Blood Circulation Test 4

[0209] The PU tube-GMA-pCBA-p(MEA-APMA) (Example 4) produced above was subjected to a blood circulation test in the same manner as in the above <Blood circulation test 3> to evaluate antithrombogenicity. An appearance photograph of the sample of Example 4 is shown in FIG. 12. As shown in FIG. 12, in the PU tube-GMA-pCBA-p(MEA-APMA) of Example 4, thrombus formation on the surface was hardly confirmed.

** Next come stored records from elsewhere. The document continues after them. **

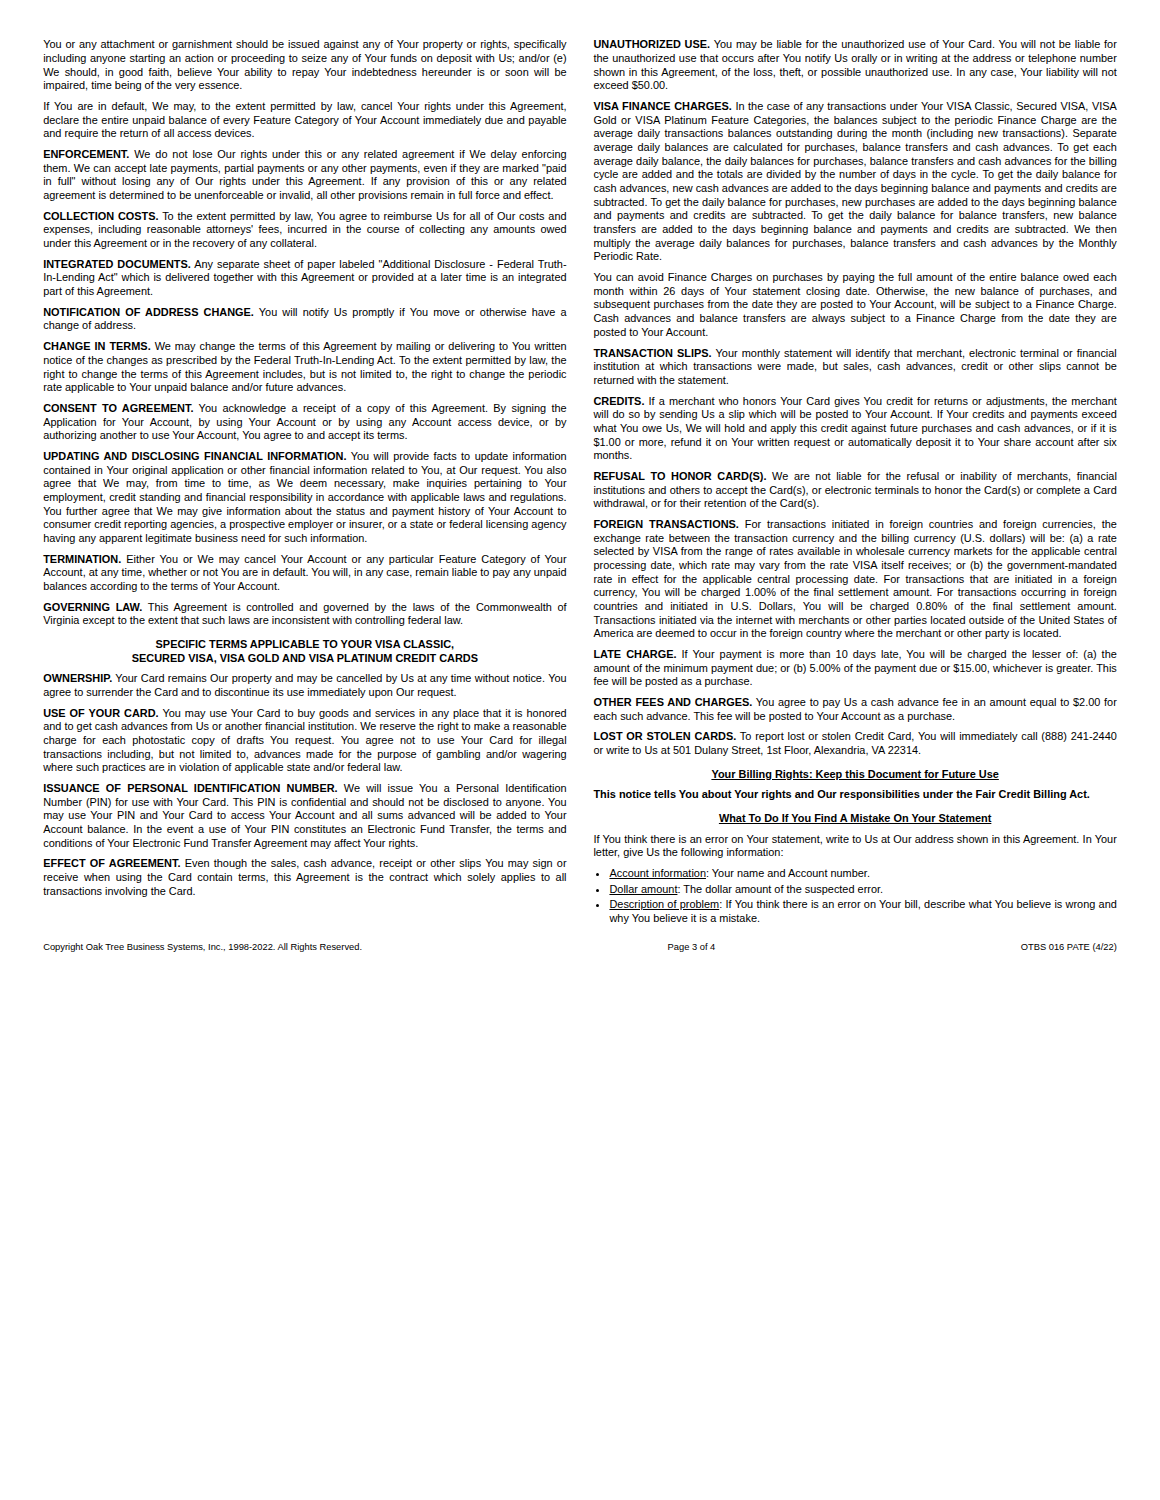You or any attachment or garnishment should be issued against any of Your property or rights, specifically including anyone starting an action or proceeding to seize any of Your funds on deposit with Us; and/or (e) We should, in good faith, believe Your ability to repay Your indebtedness hereunder is or soon will be impaired, time being of the very essence.
If You are in default, We may, to the extent permitted by law, cancel Your rights under this Agreement, declare the entire unpaid balance of every Feature Category of Your Account immediately due and payable and require the return of all access devices.
ENFORCEMENT. We do not lose Our rights under this or any related agreement if We delay enforcing them. We can accept late payments, partial payments or any other payments, even if they are marked "paid in full" without losing any of Our rights under this Agreement. If any provision of this or any related agreement is determined to be unenforceable or invalid, all other provisions remain in full force and effect.
COLLECTION COSTS. To the extent permitted by law, You agree to reimburse Us for all of Our costs and expenses, including reasonable attorneys' fees, incurred in the course of collecting any amounts owed under this Agreement or in the recovery of any collateral.
INTEGRATED DOCUMENTS. Any separate sheet of paper labeled "Additional Disclosure - Federal Truth-In-Lending Act" which is delivered together with this Agreement or provided at a later time is an integrated part of this Agreement.
NOTIFICATION OF ADDRESS CHANGE. You will notify Us promptly if You move or otherwise have a change of address.
CHANGE IN TERMS. We may change the terms of this Agreement by mailing or delivering to You written notice of the changes as prescribed by the Federal Truth-In-Lending Act. To the extent permitted by law, the right to change the terms of this Agreement includes, but is not limited to, the right to change the periodic rate applicable to Your unpaid balance and/or future advances.
CONSENT TO AGREEMENT. You acknowledge a receipt of a copy of this Agreement. By signing the Application for Your Account, by using Your Account or by using any Account access device, or by authorizing another to use Your Account, You agree to and accept its terms.
UPDATING AND DISCLOSING FINANCIAL INFORMATION. You will provide facts to update information contained in Your original application or other financial information related to You, at Our request. You also agree that We may, from time to time, as We deem necessary, make inquiries pertaining to Your employment, credit standing and financial responsibility in accordance with applicable laws and regulations. You further agree that We may give information about the status and payment history of Your Account to consumer credit reporting agencies, a prospective employer or insurer, or a state or federal licensing agency having any apparent legitimate business need for such information.
TERMINATION. Either You or We may cancel Your Account or any particular Feature Category of Your Account, at any time, whether or not You are in default. You will, in any case, remain liable to pay any unpaid balances according to the terms of Your Account.
GOVERNING LAW. This Agreement is controlled and governed by the laws of the Commonwealth of Virginia except to the extent that such laws are inconsistent with controlling federal law.
Specific Terms Applicable to Your VISA Classic,
Secured VISA, VISA Gold and VISA Platinum Credit Cards
OWNERSHIP. Your Card remains Our property and may be cancelled by Us at any time without notice. You agree to surrender the Card and to discontinue its use immediately upon Our request.
USE OF YOUR CARD. You may use Your Card to buy goods and services in any place that it is honored and to get cash advances from Us or another financial institution. We reserve the right to make a reasonable charge for each photostatic copy of drafts You request. You agree not to use Your Card for illegal transactions including, but not limited to, advances made for the purpose of gambling and/or wagering where such practices are in violation of applicable state and/or federal law.
ISSUANCE OF PERSONAL IDENTIFICATION NUMBER. We will issue You a Personal Identification Number (PIN) for use with Your Card. This PIN is confidential and should not be disclosed to anyone. You may use Your PIN and Your Card to access Your Account and all sums advanced will be added to Your Account balance. In the event a use of Your PIN constitutes an Electronic Fund Transfer, the terms and conditions of Your Electronic Fund Transfer Agreement may affect Your rights.
EFFECT OF AGREEMENT. Even though the sales, cash advance, receipt or other slips You may sign or receive when using the Card contain terms, this Agreement is the contract which solely applies to all transactions involving the Card.
UNAUTHORIZED USE. You may be liable for the unauthorized use of Your Card. You will not be liable for the unauthorized use that occurs after You notify Us orally or in writing at the address or telephone number shown in this Agreement, of the loss, theft, or possible unauthorized use. In any case, Your liability will not exceed $50.00.
VISA FINANCE CHARGES. In the case of any transactions under Your VISA Classic, Secured VISA, VISA Gold or VISA Platinum Feature Categories, the balances subject to the periodic Finance Charge are the average daily transactions balances outstanding during the month (including new transactions). Separate average daily balances are calculated for purchases, balance transfers and cash advances. To get each average daily balance, the daily balances for purchases, balance transfers and cash advances for the billing cycle are added and the totals are divided by the number of days in the cycle. To get the daily balance for cash advances, new cash advances are added to the days beginning balance and payments and credits are subtracted. To get the daily balance for purchases, new purchases are added to the days beginning balance and payments and credits are subtracted. To get the daily balance for balance transfers, new balance transfers are added to the days beginning balance and payments and credits are subtracted. We then multiply the average daily balances for purchases, balance transfers and cash advances by the Monthly Periodic Rate.
You can avoid Finance Charges on purchases by paying the full amount of the entire balance owed each month within 26 days of Your statement closing date. Otherwise, the new balance of purchases, and subsequent purchases from the date they are posted to Your Account, will be subject to a Finance Charge. Cash advances and balance transfers are always subject to a Finance Charge from the date they are posted to Your Account.
TRANSACTION SLIPS. Your monthly statement will identify that merchant, electronic terminal or financial institution at which transactions were made, but sales, cash advances, credit or other slips cannot be returned with the statement.
CREDITS. If a merchant who honors Your Card gives You credit for returns or adjustments, the merchant will do so by sending Us a slip which will be posted to Your Account. If Your credits and payments exceed what You owe Us, We will hold and apply this credit against future purchases and cash advances, or if it is $1.00 or more, refund it on Your written request or automatically deposit it to Your share account after six months.
REFUSAL TO HONOR CARD(S). We are not liable for the refusal or inability of merchants, financial institutions and others to accept the Card(s), or electronic terminals to honor the Card(s) or complete a Card withdrawal, or for their retention of the Card(s).
FOREIGN TRANSACTIONS. For transactions initiated in foreign countries and foreign currencies, the exchange rate between the transaction currency and the billing currency (U.S. dollars) will be: (a) a rate selected by VISA from the range of rates available in wholesale currency markets for the applicable central processing date, which rate may vary from the rate VISA itself receives; or (b) the government-mandated rate in effect for the applicable central processing date. For transactions that are initiated in a foreign currency, You will be charged 1.00% of the final settlement amount. For transactions occurring in foreign countries and initiated in U.S. Dollars, You will be charged 0.80% of the final settlement amount. Transactions initiated via the internet with merchants or other parties located outside of the United States of America are deemed to occur in the foreign country where the merchant or other party is located.
LATE CHARGE. If Your payment is more than 10 days late, You will be charged the lesser of: (a) the amount of the minimum payment due; or (b) 5.00% of the payment due or $15.00, whichever is greater. This fee will be posted as a purchase.
OTHER FEES AND CHARGES. You agree to pay Us a cash advance fee in an amount equal to $2.00 for each such advance. This fee will be posted to Your Account as a purchase.
LOST OR STOLEN CARDS. To report lost or stolen Credit Card, You will immediately call (888) 241-2440 or write to Us at 501 Dulany Street, 1st Floor, Alexandria, VA 22314.
Your Billing Rights: Keep this Document for Future Use
This notice tells You about Your rights and Our responsibilities under the Fair Credit Billing Act.
What To Do If You Find A Mistake On Your Statement
If You think there is an error on Your statement, write to Us at Our address shown in this Agreement. In Your letter, give Us the following information:
Account information: Your name and Account number.
Dollar amount: The dollar amount of the suspected error.
Description of problem: If You think there is an error on Your bill, describe what You believe is wrong and why You believe it is a mistake.
Copyright Oak Tree Business Systems, Inc., 1998-2022. All Rights Reserved.
Page 3 of 4
OTBS 016 PATE (4/22)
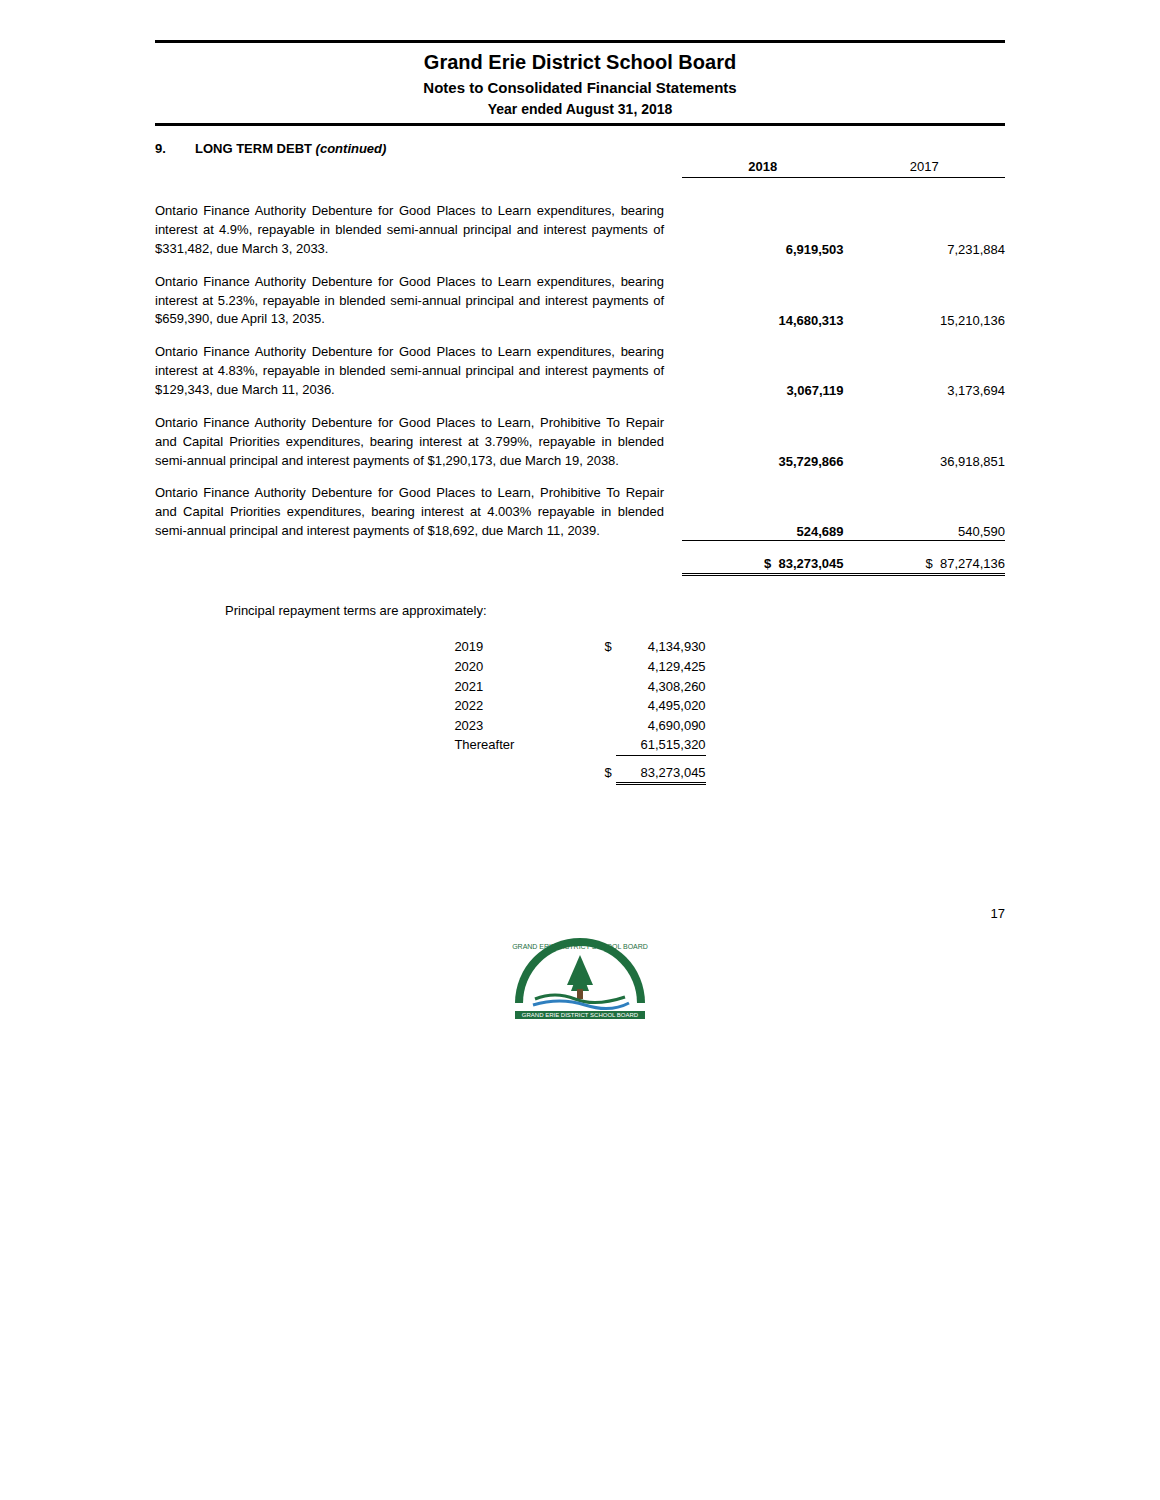Grand Erie District School Board
Notes to Consolidated Financial Statements
Year ended August 31, 2018
9. LONG TERM DEBT (continued)
| | 2018 | 2017 |
| Ontario Finance Authority Debenture for Good Places to Learn expenditures, bearing interest at 4.9%, repayable in blended semi-annual principal and interest payments of $331,482, due March 3, 2033. | 6,919,503 | 7,231,884 |
| Ontario Finance Authority Debenture for Good Places to Learn expenditures, bearing interest at 5.23%, repayable in blended semi-annual principal and interest payments of $659,390, due April 13, 2035. | 14,680,313 | 15,210,136 |
| Ontario Finance Authority Debenture for Good Places to Learn expenditures, bearing interest at 4.83%, repayable in blended semi-annual principal and interest payments of $129,343, due March 11, 2036. | 3,067,119 | 3,173,694 |
| Ontario Finance Authority Debenture for Good Places to Learn, Prohibitive To Repair and Capital Priorities expenditures, bearing interest at 3.799%, repayable in blended semi-annual principal and interest payments of $1,290,173, due March 19, 2038. | 35,729,866 | 36,918,851 |
| Ontario Finance Authority Debenture for Good Places to Learn, Prohibitive To Repair and Capital Priorities expenditures, bearing interest at 4.003% repayable in blended semi-annual principal and interest payments of $18,692, due March 11, 2039. | 524,689 | 540,590 |
| | $ 83,273,045 | $ 87,274,136 |
Principal repayment terms are approximately:
| 2019 | $ | 4,134,930 |
| 2020 | | 4,129,425 |
| 2021 | | 4,308,260 |
| 2022 | | 4,495,020 |
| 2023 | | 4,690,090 |
| Thereafter | | 61,515,320 |
| | $ | 83,273,045 |
17
GRAND ERIE DISTRICT SCHOOL BOARD GRAND ERIE DISTRICT SCHOOL BOARD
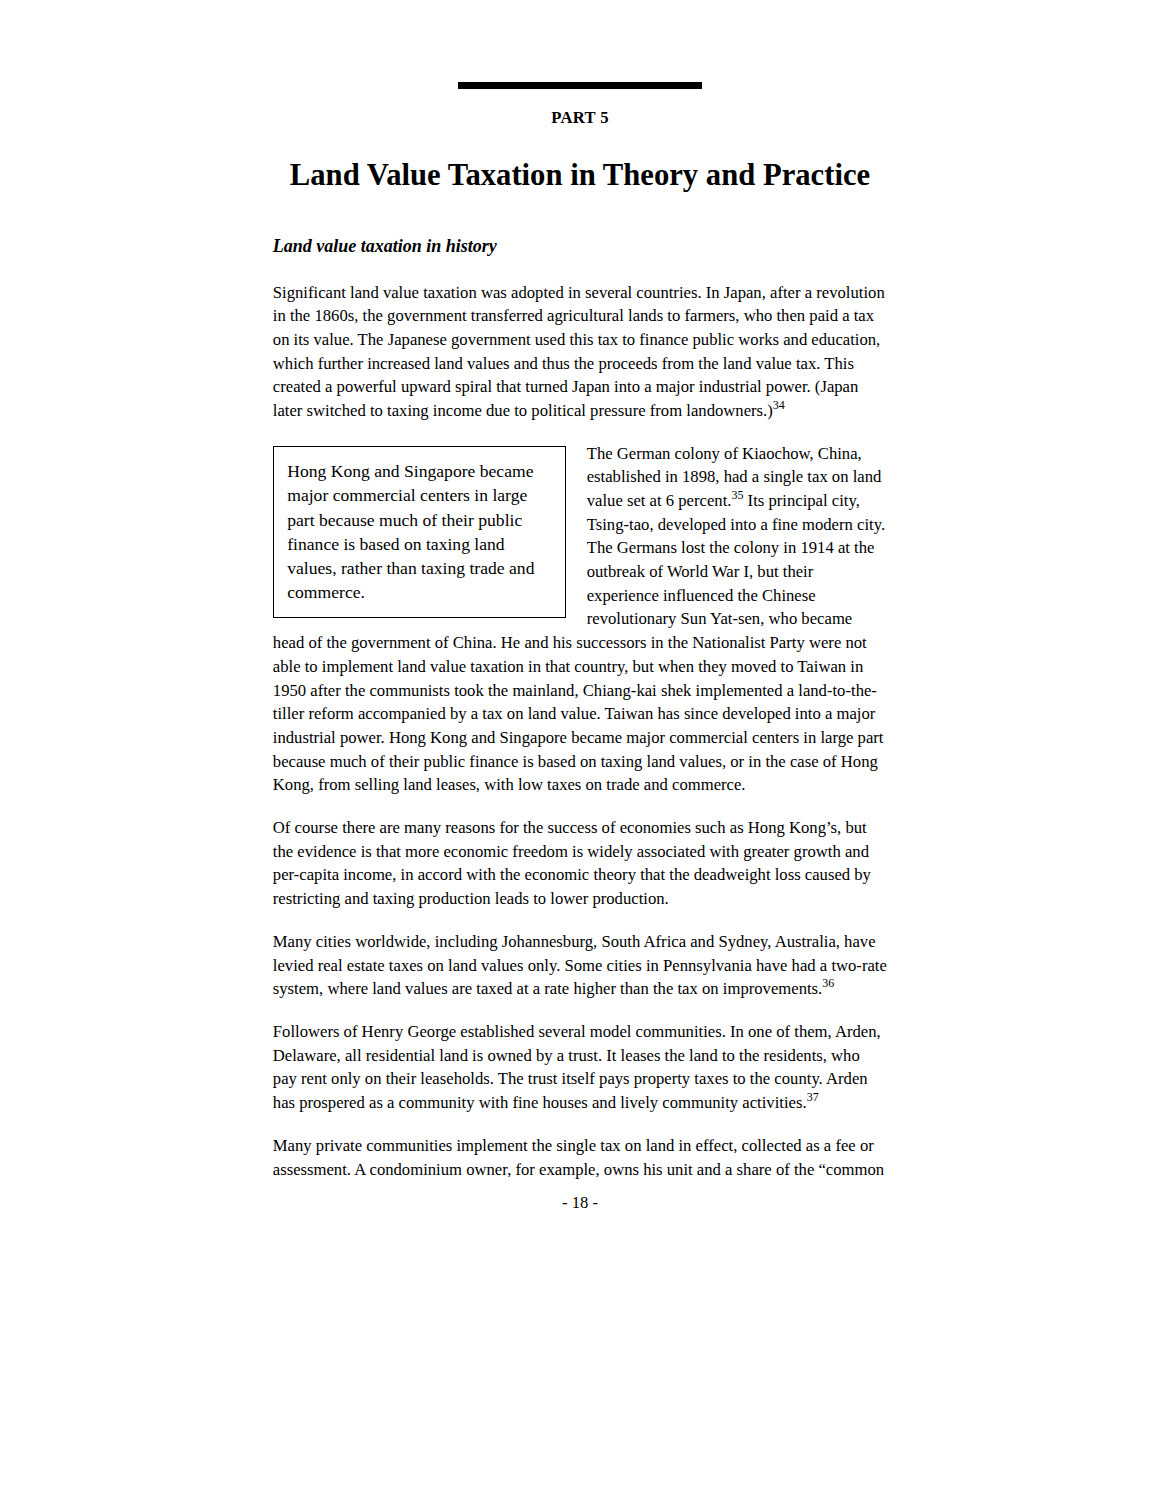PART 5
Land Value Taxation in Theory and Practice
Land value taxation in history
Significant land value taxation was adopted in several countries. In Japan, after a revolution in the 1860s, the government transferred agricultural lands to farmers, who then paid a tax on its value. The Japanese government used this tax to finance public works and education, which further increased land values and thus the proceeds from the land value tax. This created a powerful upward spiral that turned Japan into a major industrial power. (Japan later switched to taxing income due to political pressure from landowners.)34
Hong Kong and Singapore became major commercial centers in large part because much of their public finance is based on taxing land values, rather than taxing trade and commerce.
The German colony of Kiaochow, China, established in 1898, had a single tax on land value set at 6 percent.35 Its principal city, Tsing-tao, developed into a fine modern city. The Germans lost the colony in 1914 at the outbreak of World War I, but their experience influenced the Chinese revolutionary Sun Yat-sen, who became head of the government of China. He and his successors in the Nationalist Party were not able to implement land value taxation in that country, but when they moved to Taiwan in 1950 after the communists took the mainland, Chiang-kai shek implemented a land-to-the-tiller reform accompanied by a tax on land value. Taiwan has since developed into a major industrial power. Hong Kong and Singapore became major commercial centers in large part because much of their public finance is based on taxing land values, or in the case of Hong Kong, from selling land leases, with low taxes on trade and commerce.
Of course there are many reasons for the success of economies such as Hong Kong’s, but the evidence is that more economic freedom is widely associated with greater growth and per-capita income, in accord with the economic theory that the deadweight loss caused by restricting and taxing production leads to lower production.
Many cities worldwide, including Johannesburg, South Africa and Sydney, Australia, have levied real estate taxes on land values only. Some cities in Pennsylvania have had a two-rate system, where land values are taxed at a rate higher than the tax on improvements.36
Followers of Henry George established several model communities. In one of them, Arden, Delaware, all residential land is owned by a trust. It leases the land to the residents, who pay rent only on their leaseholds. The trust itself pays property taxes to the county. Arden has prospered as a community with fine houses and lively community activities.37
Many private communities implement the single tax on land in effect, collected as a fee or assessment. A condominium owner, for example, owns his unit and a share of the “common
- 18 -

[0210] The detailed description above describes embodiments of a medical device and a method for manufacturing the same. The invention is not limited, however, to the precise embodiments and variations described. Various changes, modifications and equivalents may occur to one skilled in the art without departing from the spirit and scope of the invention as defined in the accompanying claims. It is expressly intended that all such changes, modifications and equivalents which fall within the scope of the claims are embraced by the claims.